Reading text:
----------
J set aside Memorial Day to visit his paternal grandmother’s grave, which he’d learned is in Saint Adalbert Catholic Cemetery in Niles. After a sunny early morning and stormy late morning/early afternoon, he picked me up.
Saint Adalbert Catholic Cemetery is enormous, larger than I would have expected. If you hadn’t known the northwest region of Chicago was heavily Polish, you’d have only to try to read the names on the thousands of tombstones. There are non-Polish names—J’s grandparents’ included—but I didn’t see many during our brief drive toward the section he’d been told to look for, or later on the way out.
And you can’t miss the names because so many graves aren’t marked by basic, flat, in-ground stones like those of my parents in Pennsylvania. The cemetery is dominated by a wealth of impressive monuments, statues, and crypts. Later we noticed a monument seller conveniently located across the street. Also across the street there’s an expansive florist shop. J noted that the Polish seemed to have done very well for themselves.
----------
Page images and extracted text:
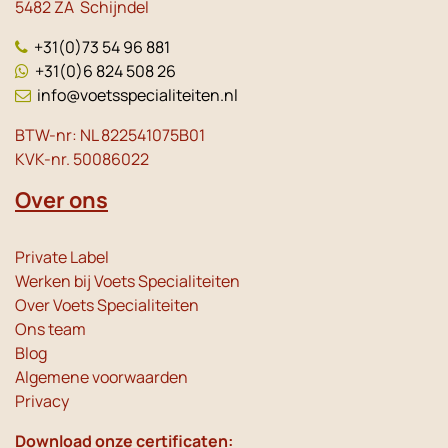
5482 ZA Schijndel
+31(0)73 54 96 881
+31(0)6 824 508 26
info@voetsspecialiteiten.nl
BTW-nr: NL 822541075B01
KVK-nr. 50086022
Over ons
Private Label
Werken bij Voets Specialiteiten
Over Voets Specialiteiten
Ons team
Blog
Algemene voorwaarden
Privacy
Download onze certificaten: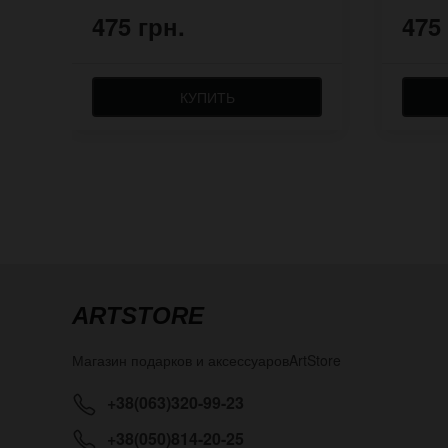
475 грн.
475
КУПИТЬ
ARTSTORE
Магазин подарков и аксессуаров
ArtStore
+38(063)320-99-23
+38(050)814-20-25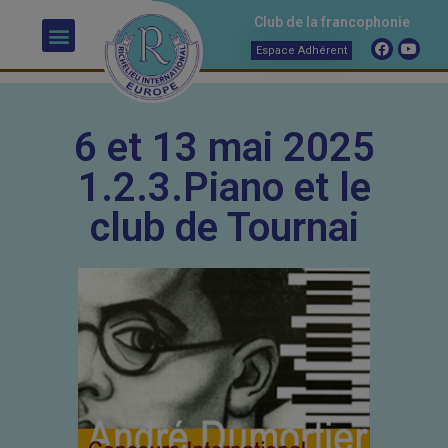
Club de la francophonie
Espace Adhérent
6 et 13 mai 2025
1.2.3.Piano et le
club de Tournai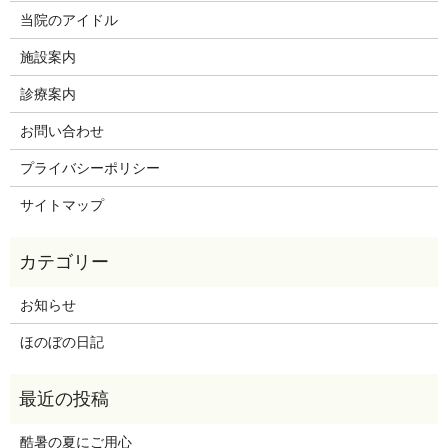
当院のアイドル
施設案内
診療案内
お問い合わせ
プライバシーポリシー
サイトマップ
お知らせ
ほのぼの日記
酷暑の夏にご用心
----------
Parts of the exercise:
A – Edit the cemetery visit text, giving everything from "Saint Adalbert Catholic Cemetery is" down to "the way out." with "vast" in place of "enormous".
B – Besides a monument seller, what business does the cemetery visit text say is across the street from the cemetery?

Task solutions:
A –
Saint Adalbert Catholic Cemetery is vast, larger than I would have expected. If you hadn’t known the northwest region of Chicago was heavily Polish, you’d have only to try to read the names on the thousands of tombstones. There are non-Polish names—J’s grandparents’ included—but I didn’t see many during our brief drive toward the section he’d been told to look for, or later on the way out.

B – An expansive florist shop.